_Provided data:_
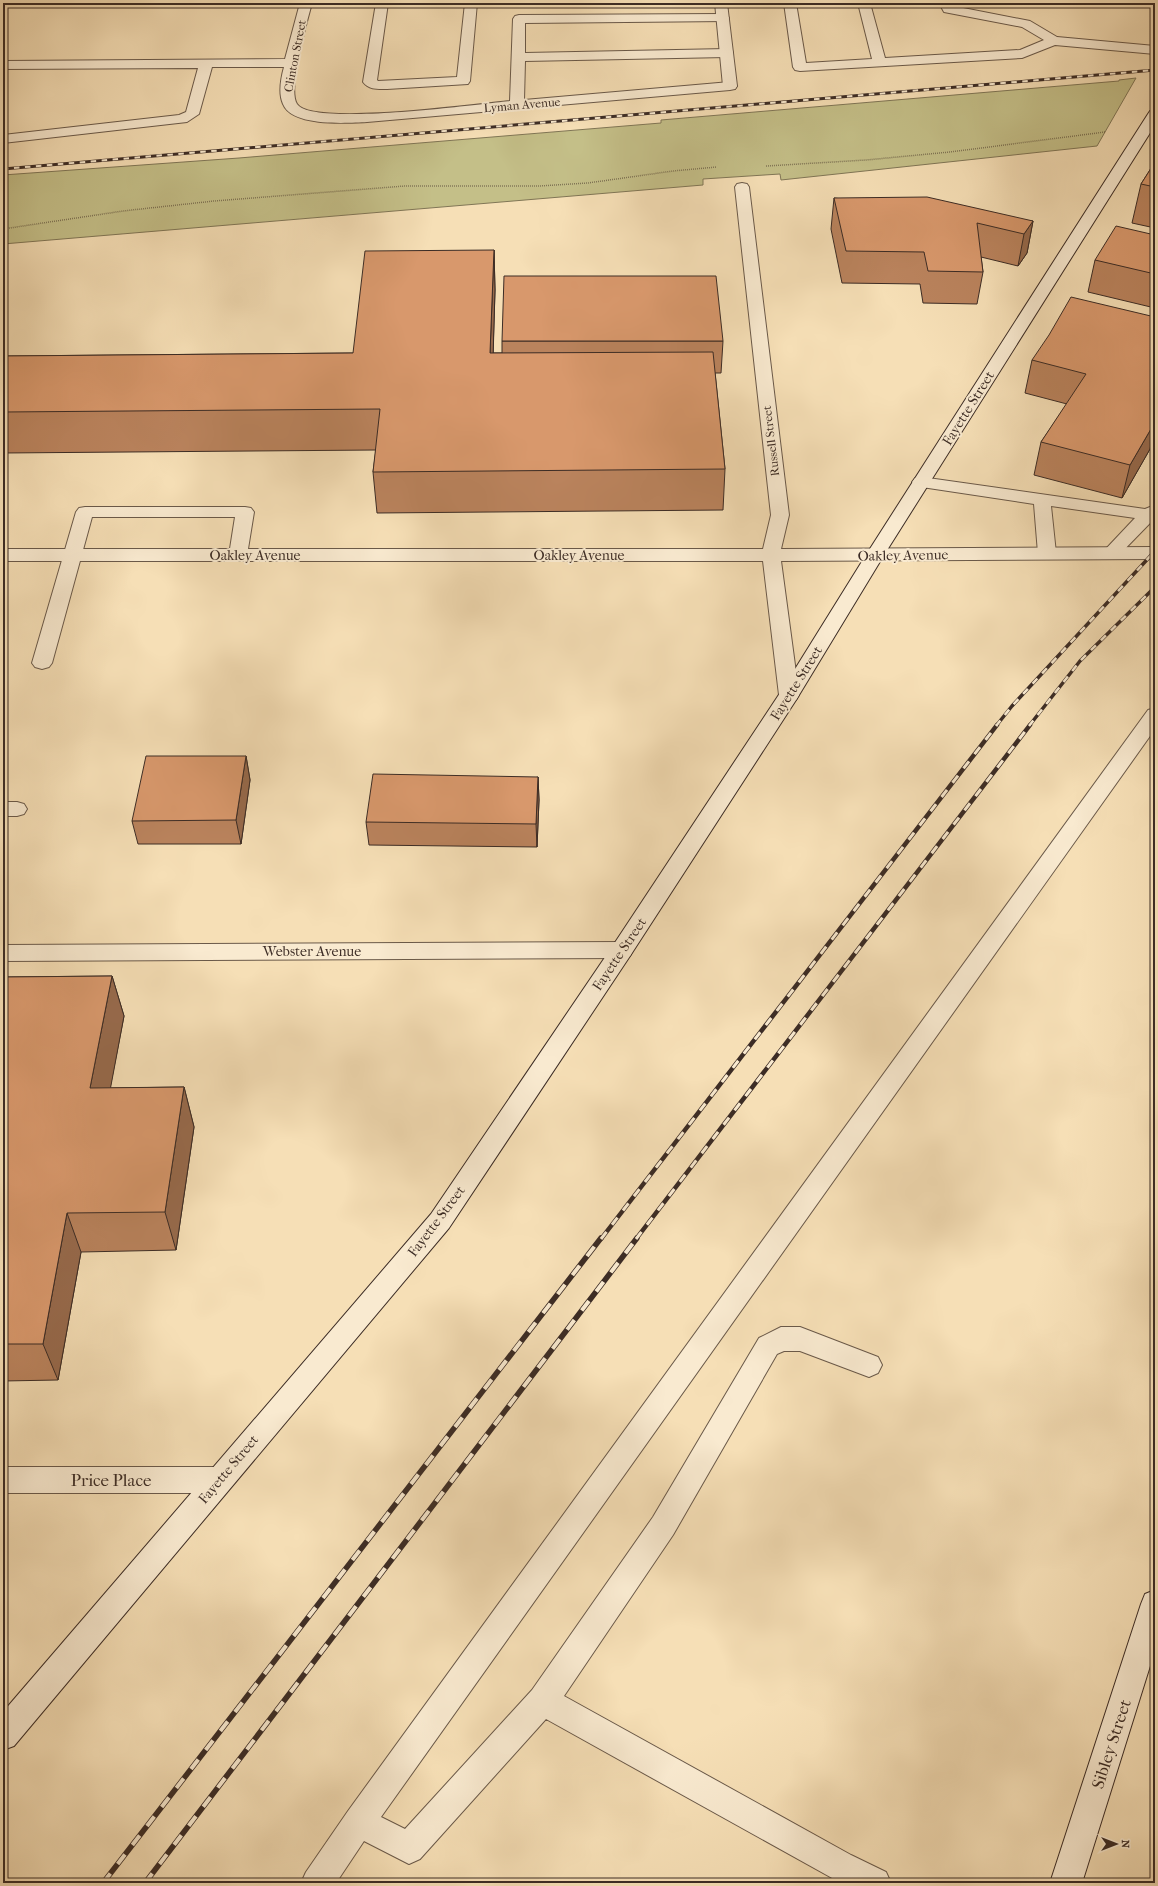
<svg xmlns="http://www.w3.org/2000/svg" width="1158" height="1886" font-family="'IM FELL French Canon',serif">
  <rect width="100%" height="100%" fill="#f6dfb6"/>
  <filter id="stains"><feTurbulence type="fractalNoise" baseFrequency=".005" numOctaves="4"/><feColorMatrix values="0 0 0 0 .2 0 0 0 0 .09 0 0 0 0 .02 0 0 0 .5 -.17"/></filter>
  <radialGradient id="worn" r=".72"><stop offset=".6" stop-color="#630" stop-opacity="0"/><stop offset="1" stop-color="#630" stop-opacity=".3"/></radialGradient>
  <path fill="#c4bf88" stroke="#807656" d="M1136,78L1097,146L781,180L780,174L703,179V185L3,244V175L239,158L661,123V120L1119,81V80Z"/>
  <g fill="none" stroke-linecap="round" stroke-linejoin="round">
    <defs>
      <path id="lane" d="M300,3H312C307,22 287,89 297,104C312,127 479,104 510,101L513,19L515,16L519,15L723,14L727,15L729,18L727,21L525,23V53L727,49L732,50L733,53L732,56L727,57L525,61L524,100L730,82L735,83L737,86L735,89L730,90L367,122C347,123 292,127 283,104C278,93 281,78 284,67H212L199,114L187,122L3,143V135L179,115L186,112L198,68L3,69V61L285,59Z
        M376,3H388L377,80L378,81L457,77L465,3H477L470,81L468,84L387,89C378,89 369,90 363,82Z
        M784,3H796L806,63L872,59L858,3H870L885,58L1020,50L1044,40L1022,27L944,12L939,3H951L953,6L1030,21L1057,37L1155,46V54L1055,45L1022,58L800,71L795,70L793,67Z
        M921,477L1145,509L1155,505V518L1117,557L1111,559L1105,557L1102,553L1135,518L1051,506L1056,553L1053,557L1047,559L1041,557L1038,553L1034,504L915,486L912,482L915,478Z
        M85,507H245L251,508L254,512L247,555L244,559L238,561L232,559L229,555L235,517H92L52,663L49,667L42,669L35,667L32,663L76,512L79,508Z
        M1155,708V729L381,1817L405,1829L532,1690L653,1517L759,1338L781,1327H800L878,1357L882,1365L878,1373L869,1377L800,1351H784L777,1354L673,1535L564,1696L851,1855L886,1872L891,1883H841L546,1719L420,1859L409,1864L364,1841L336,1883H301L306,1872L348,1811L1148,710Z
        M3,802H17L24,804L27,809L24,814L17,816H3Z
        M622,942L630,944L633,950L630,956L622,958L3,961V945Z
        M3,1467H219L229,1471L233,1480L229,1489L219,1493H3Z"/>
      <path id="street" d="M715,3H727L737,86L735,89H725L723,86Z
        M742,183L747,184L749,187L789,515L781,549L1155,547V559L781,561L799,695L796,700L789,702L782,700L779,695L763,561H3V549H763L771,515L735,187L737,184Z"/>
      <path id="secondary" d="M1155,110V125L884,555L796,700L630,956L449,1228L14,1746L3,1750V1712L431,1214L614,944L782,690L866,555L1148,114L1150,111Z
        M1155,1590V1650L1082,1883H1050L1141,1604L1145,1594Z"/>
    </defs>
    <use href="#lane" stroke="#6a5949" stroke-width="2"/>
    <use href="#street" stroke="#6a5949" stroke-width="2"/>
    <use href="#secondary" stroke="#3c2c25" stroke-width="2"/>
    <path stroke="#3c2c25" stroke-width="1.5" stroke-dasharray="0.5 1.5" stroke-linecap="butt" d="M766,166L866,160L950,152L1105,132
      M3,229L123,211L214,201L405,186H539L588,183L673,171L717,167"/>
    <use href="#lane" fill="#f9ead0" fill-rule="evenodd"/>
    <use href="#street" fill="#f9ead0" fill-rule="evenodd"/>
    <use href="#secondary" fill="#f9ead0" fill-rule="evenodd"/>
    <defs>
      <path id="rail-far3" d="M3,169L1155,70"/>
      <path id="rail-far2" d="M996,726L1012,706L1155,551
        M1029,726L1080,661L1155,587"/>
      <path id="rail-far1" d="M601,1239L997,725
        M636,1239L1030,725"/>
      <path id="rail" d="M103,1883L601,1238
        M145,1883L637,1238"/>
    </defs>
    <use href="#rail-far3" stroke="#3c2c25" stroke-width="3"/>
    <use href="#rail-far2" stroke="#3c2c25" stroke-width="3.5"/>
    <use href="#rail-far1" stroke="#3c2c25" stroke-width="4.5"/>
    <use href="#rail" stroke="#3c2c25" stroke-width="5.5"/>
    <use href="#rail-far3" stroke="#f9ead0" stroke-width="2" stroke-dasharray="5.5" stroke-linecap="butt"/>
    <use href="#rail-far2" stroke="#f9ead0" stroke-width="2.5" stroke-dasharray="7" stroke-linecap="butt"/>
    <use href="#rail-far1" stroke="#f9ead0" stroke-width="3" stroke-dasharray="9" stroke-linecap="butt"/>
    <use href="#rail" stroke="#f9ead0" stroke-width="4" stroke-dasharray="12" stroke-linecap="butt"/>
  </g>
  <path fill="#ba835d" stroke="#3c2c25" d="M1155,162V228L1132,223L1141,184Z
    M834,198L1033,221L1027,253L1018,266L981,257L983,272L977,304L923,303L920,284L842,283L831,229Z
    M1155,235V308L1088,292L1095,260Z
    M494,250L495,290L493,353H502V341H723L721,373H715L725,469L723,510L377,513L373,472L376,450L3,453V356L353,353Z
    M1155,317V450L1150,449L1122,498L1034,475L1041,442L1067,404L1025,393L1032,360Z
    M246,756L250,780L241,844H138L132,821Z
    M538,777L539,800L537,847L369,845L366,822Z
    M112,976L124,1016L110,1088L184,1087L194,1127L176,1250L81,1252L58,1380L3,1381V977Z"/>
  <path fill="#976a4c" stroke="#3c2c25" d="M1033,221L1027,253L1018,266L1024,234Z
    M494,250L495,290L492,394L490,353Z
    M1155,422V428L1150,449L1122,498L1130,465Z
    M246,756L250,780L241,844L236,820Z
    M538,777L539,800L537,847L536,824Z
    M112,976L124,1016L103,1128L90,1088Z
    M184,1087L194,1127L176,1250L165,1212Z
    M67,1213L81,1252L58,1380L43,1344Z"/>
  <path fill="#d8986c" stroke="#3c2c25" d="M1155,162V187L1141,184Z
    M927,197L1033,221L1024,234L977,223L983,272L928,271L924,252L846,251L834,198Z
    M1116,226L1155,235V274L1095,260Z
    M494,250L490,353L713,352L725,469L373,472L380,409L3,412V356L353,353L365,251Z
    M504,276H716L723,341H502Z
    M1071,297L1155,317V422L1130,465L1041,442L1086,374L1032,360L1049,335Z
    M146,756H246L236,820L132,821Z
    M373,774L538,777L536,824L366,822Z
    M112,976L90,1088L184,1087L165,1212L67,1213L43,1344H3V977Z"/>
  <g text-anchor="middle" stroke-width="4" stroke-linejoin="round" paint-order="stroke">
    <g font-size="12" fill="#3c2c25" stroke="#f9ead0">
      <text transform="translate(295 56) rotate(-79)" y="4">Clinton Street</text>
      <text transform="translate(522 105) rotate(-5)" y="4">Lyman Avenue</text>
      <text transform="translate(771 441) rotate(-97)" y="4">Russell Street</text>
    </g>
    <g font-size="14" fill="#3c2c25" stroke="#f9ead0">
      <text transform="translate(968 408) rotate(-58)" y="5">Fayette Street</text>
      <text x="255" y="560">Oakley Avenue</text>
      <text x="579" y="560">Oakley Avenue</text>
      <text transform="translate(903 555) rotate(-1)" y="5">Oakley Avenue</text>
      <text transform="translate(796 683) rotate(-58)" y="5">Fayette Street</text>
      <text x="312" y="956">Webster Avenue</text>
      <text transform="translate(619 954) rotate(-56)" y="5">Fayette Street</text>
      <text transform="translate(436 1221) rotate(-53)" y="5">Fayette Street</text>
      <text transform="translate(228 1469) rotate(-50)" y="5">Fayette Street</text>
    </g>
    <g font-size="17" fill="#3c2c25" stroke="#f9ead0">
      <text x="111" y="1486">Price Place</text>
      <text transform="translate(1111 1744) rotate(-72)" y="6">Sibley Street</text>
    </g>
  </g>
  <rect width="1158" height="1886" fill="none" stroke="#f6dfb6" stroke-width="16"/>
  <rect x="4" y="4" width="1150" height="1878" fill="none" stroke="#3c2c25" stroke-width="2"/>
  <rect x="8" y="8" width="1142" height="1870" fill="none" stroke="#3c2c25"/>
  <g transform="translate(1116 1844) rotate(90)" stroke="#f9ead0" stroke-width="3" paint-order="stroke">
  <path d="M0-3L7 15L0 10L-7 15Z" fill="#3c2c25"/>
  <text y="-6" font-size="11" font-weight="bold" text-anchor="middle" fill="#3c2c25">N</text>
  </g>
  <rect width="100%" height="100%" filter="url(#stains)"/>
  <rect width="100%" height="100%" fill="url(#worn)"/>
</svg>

_Task statement:_ Across the data, find each line that has "round" in it and copy that line.

_Task output:_
  <g fill="none" stroke-linecap="round" stroke-linejoin="round">
  <g text-anchor="middle" stroke-width="4" stroke-linejoin="round" paint-order="stroke">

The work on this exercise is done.